NURS 6521 Comparing and Contrasting Pharmacologic Options for the Treatment of Generalized Anxiety Disorder

NURS 6521 Comparing and Contrasting Pharmacologic Options for the Treatment of Generalized Anxiety Disorder

Anxiety is a type of medical condition whereby the person feels worried, uneasy, nervous, or stressed. According to the American Psychiatric Association, anxiety is defined as an emotion characterized by feelings of tension, worried thoughts, and physical changes like increased blood pressure. The Diagnostic and Statistical Manual of Mental Health Disorders (DSM-V) classifies anxiety disorders into several main types such as generalized anxiety disorder, panic anxiety, and selective mutism.

Generalized anxiety disorder (GAD) is a type of anxiety that makes a person feel constantly worried. These worrying feelings are about anything and they can last for more than six months. Other symptoms of GAD include nausea, fatigue, trembling, urinating often, sweating hot flashes, irritability, and trouble breathing (Andrews et al., 2010). People diagnosed with GAD are subjected to psychotherapy and medical treatment. The medications used to treat GAD are classified as anxiolytic medications which are a group of drugs used to prevent or treat anxiety symptoms or disorders. They are sometimes called anti-anxiety medications or minor tranquilizers. Anxiolytic medications are habit-forming and can lead to dependency or a substance use disorder. For this reason, they’re often only prescribed for a short amount of time. Some of the anxiolytic medications include SSRIs (sertraline, fluoxetine, paroxetine, and citalopram). Selective serotonin-norepinephrine reuptake inhibitors (SNRI) such as Venlafaxine and Duloxetine have been approved by FDA as a treatment for GAD. Benzodiazepines (alprazolam) and other types of anxiolytic medications such as Second-generation antipsychotics (SGAs).

Before prescribing these drugs to any patient, it is important to understand their pharmacokinetics and pharmacodynamics. For example, the pharmacokinetics and pharmacodynamics of benzodiazepines involve the increase of g-aminobutyric acid (GABA) inhibitory impulses in the central nervous system mediated via benzodiazepine receptors. GABA blocks other activity in your brain, which helps you feel calm and can make you sleepy.

The structure of benzodiazepines is made up of a benzene ring fused to a seven-membered 1,4 diazepine ring. Alprazolam is administered orally and is directly metabolized by hepatic microsomal oxidation (Jahn et al., 2016).
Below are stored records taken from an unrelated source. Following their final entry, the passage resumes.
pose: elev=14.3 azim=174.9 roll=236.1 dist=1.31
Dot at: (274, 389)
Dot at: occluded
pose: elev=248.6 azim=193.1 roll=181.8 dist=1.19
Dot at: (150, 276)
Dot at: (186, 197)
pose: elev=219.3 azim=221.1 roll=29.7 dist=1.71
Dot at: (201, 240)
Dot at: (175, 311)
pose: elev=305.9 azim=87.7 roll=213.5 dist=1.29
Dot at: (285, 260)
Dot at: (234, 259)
They have a peak plasma concentration which occurs after 1 to 2 hours of being taken. Another drug is chlordiazepoxide which although itself has an intermediate half-life (6 — 28 h), its active metabolite desmethyldiazepam has a very long half-life; oral chlordiazepoxide is rapidly and completely absorbed and its volume of distribution varies from 0.25 to 0.50 l/kg. The drug seems to block electroencephalogram arousal from stimulation in the brain stem reticular formation.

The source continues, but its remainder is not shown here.